# Magical aquarium club?



## James32 (Mar 27, 2013)

I just wanted to know what you reefers out there think of the neptunian systems they sell at the magical aquarium club? The guy there says he will give me the k120 system for 2000 bucks all in and i am wondering if they are worth it its rimless 96 gallons and the sump i think is 25 it kinda looks like a red sea knock off but still a nice looking system. Please let me know what you think or if you think i could find a nicer system 2nd hand here on the forums? And i appoligize if i am not supposed to use any names of stores i havent been on here for a while and im not sure the rules.
Thanks


----------



## Hamish (Apr 18, 2014)

2000 for what, its a toy, good luck


----------



## James32 (Mar 27, 2013)

What do u mean by a toy?
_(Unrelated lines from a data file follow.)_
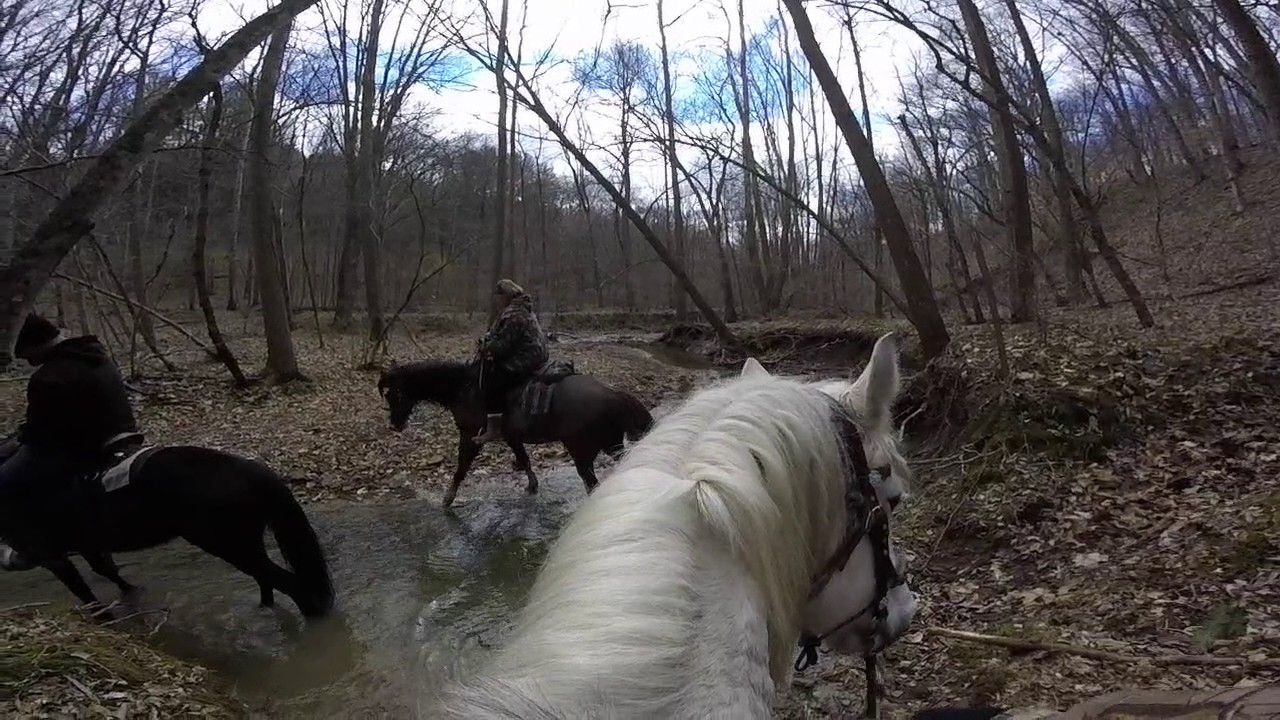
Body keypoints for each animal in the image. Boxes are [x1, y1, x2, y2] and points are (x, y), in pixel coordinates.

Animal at [0, 441, 335, 621]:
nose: (10, 559)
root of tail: (248, 470)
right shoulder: (87, 545)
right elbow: (106, 570)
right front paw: (131, 595)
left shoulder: (52, 556)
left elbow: (87, 593)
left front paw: (108, 620)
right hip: (245, 544)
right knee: (267, 578)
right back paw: (264, 609)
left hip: (229, 545)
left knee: (289, 583)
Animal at [377, 358, 653, 507]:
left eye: (396, 393)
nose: (394, 425)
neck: (464, 387)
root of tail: (612, 394)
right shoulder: (512, 437)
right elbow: (524, 459)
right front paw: (531, 486)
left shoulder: (471, 437)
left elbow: (461, 468)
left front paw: (447, 500)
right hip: (611, 445)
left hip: (583, 453)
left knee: (592, 483)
Are you saying im better off with red sea reef system or is that a toy also? I am looking for something that will hold its value or at least half of it.. if you think this is junkcand just a toy csn you please suggest what i should get instead for the samea mount of money something better and something clean that matches like this?


----------



## wtac (Mar 17, 2006)

Late to the party but no matter what one pays for a system, they are lucky to get 1/2 resale value. Second hand buyers are more apt to lowball on direct import Chinese brands vs upper level mainstream brands.

Both brands are laminated particle board but RedSea use a denser board and can take a bit more water before swelling and falling apart. Either way, run a bead of silicone on the bare ends before securing to seal the ends as well as silicone in the holes for the screws.


----------